_Problem statement_
Up to and including the line with "cancer stained with", please set down the entries below exactly, starting from the first line.

Source material Block Start

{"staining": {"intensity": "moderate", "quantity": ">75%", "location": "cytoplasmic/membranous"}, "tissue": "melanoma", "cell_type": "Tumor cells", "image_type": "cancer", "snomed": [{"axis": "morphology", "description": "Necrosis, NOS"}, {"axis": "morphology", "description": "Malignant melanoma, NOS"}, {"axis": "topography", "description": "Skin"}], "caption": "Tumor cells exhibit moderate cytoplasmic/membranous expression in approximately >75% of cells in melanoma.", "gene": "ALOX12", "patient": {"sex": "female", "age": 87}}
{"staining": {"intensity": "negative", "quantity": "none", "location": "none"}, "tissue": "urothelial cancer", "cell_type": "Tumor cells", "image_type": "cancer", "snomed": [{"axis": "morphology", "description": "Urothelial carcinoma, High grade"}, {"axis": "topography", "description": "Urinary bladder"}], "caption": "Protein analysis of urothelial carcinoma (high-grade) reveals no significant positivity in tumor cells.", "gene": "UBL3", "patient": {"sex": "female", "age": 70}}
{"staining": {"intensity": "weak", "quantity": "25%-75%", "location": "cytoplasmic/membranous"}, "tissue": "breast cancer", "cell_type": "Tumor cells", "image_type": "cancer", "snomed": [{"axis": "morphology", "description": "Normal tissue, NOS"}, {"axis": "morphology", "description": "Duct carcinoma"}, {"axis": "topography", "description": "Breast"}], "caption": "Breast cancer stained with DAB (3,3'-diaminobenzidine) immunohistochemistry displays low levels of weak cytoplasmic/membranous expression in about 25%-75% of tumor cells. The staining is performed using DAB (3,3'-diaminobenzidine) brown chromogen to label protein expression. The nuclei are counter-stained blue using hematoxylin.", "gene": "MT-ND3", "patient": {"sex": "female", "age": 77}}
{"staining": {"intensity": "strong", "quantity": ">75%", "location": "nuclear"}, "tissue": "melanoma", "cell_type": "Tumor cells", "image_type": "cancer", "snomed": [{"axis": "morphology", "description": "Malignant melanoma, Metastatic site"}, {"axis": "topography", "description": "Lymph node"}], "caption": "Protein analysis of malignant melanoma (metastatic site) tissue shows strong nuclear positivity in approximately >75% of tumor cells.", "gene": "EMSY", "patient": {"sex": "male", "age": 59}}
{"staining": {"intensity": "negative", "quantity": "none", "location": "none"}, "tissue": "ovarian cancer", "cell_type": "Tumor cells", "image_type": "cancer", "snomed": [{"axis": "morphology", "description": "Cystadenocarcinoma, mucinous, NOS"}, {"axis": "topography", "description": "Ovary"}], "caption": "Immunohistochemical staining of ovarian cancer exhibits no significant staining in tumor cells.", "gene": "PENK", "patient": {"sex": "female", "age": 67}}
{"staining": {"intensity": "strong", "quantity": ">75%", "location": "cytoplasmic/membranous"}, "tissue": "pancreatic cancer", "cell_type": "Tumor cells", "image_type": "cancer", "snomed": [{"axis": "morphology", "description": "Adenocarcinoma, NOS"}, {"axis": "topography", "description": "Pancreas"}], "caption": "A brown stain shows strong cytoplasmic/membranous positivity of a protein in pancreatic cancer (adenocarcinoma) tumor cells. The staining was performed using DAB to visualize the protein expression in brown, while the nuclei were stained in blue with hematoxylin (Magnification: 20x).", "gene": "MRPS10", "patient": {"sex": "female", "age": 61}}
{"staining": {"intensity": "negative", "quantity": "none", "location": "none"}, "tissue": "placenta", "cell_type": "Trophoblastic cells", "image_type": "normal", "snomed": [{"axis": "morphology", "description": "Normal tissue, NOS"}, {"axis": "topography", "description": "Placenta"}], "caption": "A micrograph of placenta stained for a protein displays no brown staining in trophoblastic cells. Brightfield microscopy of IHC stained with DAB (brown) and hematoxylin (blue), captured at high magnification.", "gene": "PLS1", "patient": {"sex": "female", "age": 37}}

Source material Block End

_Solution below_
{"staining": {"intensity": "moderate", "quantity": ">75%", "location": "cytoplasmic/membranous"}, "tissue": "melanoma", "cell_type": "Tumor cells", "image_type": "cancer", "snomed": [{"axis": "morphology", "description": "Necrosis, NOS"}, {"axis": "morphology", "description": "Malignant melanoma, NOS"}, {"axis": "topography", "description": "Skin"}], "caption": "Tumor cells exhibit moderate cytoplasmic/membranous expression in approximately >75% of cells in melanoma.", "gene": "ALOX12", "patient": {"sex": "female", "age": 87}}
{"staining": {"intensity": "negative", "quantity": "none", "location": "none"}, "tissue": "urothelial cancer", "cell_type": "Tumor cells", "image_type": "cancer", "snomed": [{"axis": "morphology", "description": "Urothelial carcinoma, High grade"}, {"axis": "topography", "description": "Urinary bladder"}], "caption": "Protein analysis of urothelial carcinoma (high-grade) reveals no significant positivity in tumor cells.", "gene": "UBL3", "patient": {"sex": "female", "age": 70}}
{"staining": {"intensity": "weak", "quantity": "25%-75%", "location": "cytoplasmic/membranous"}, "tissue": "breast cancer", "cell_type": "Tumor cells", "image_type": "cancer", "snomed": [{"axis": "morphology", "description": "Normal tissue, NOS"}, {"axis": "morphology", "description": "Duct carcinoma"}, {"axis": "topography", "description": "Breast"}], "caption": "Breast cancer stained with DAB (3,3'-diaminobenzidine) immunohistochemistry displays low levels of weak cytoplasmic/membranous expression in about 25%-75% of tumor cells. The staining is performed using DAB (3,3'-diaminobenzidine) brown chromogen to label protein expression. The nuclei are counter-stained blue using hematoxylin.", "gene": "MT-ND3", "patient": {"sex": "female", "age": 77}}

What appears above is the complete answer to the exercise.